Colonel Patrick Edward Connor led a detachment of California Volunteers as part of the Bear River Expedition against Shoshone chief Bear Hunter. The attack targeted a large Shoshone community at the confluence of the Bear River and Battle Creek in what was then southeastern Washington Territory, near present-day Preston in Franklin County, Idaho. The assault struck the Shoshone during their winter encampment, when the community was most vulnerable.
The Bear River Massacre resulted in an estimated 250 to 493 Shoshone children, women, and men killed, with 21 US soldiers dying in the engagement. The event is considered by some sources to be the largest mass murder of Native Americans by the US military and the largest single episode of genocide in US history. The massacre is also known as the Engagement on the Bear River, the Battle of Bear River, and the Massacre at Boa Ogoi.
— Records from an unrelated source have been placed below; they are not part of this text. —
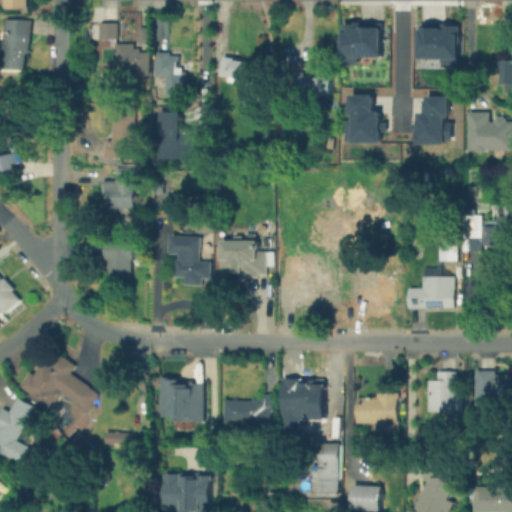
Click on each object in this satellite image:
building: (16, 4)
building: (20, 4)
building: (110, 32)
building: (142, 34)
building: (144, 36)
building: (361, 38)
building: (361, 39)
building: (439, 42)
building: (15, 43)
building: (439, 43)
building: (16, 45)
road: (468, 52)
road: (202, 55)
building: (130, 58)
building: (133, 61)
road: (400, 63)
building: (243, 68)
building: (168, 72)
building: (507, 72)
building: (505, 74)
building: (168, 75)
building: (318, 79)
building: (319, 82)
building: (364, 119)
building: (364, 120)
building: (434, 120)
building: (435, 120)
building: (0, 125)
building: (489, 131)
building: (120, 133)
building: (490, 134)
building: (123, 135)
building: (177, 136)
building: (177, 136)
building: (16, 155)
building: (12, 157)
building: (120, 185)
road: (56, 188)
building: (118, 188)
building: (498, 228)
building: (500, 230)
building: (474, 231)
building: (474, 239)
building: (332, 245)
building: (448, 249)
road: (33, 252)
building: (452, 252)
building: (242, 257)
building: (188, 258)
building: (245, 258)
building: (120, 259)
building: (191, 261)
building: (121, 265)
building: (305, 272)
building: (310, 275)
building: (375, 287)
building: (379, 290)
building: (432, 292)
building: (435, 293)
building: (6, 295)
building: (8, 295)
road: (280, 340)
building: (56, 383)
building: (59, 385)
building: (491, 389)
building: (495, 389)
building: (443, 392)
road: (210, 394)
building: (445, 394)
building: (182, 399)
building: (302, 400)
building: (185, 401)
building: (301, 401)
road: (408, 403)
road: (347, 406)
building: (248, 410)
building: (378, 410)
building: (381, 411)
building: (252, 412)
building: (14, 429)
building: (16, 432)
building: (117, 438)
building: (119, 441)
building: (328, 467)
building: (332, 468)
building: (441, 486)
building: (187, 491)
building: (437, 492)
building: (190, 493)
building: (367, 497)
building: (493, 498)
building: (505, 498)
building: (370, 499)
The Indian Wars encompass more than three centuries of armed conflict between the United States government, American settlers, and Indigenous nations — from the Powhatan Wars of the 1620s through the final Plains campaigns of the late 19th century. The eastern conflicts — King Philip's War (1675–1676), the Tuscarora War (1711–1715), and the Creek and Seminole Wars — largely ended organized Indigenous resistance east of the Mississippi by the 1840s. On the Great Plains, the Sioux Wars (1854–1890), Red River War (1874–1875), and Nez Perce War (1877) followed the displacement wrought by the transcontinental railroad and the near-extinction of the American bison — an estimated 30 to 60 million animals reduced to fewer than 1,000 by 1890. The Ghost Dance religious movement and the massacre at Wounded Knee (December 29, 1890), in which US cavalry killed approximately 250 Lakota men, women, and children, marked the effective end of armed resistance. The Dawes Act (1887) allotted reservation land to individual families, opening millions of acres to white settlement and reducing Indigenous landholdings by about two-thirds over the following decades.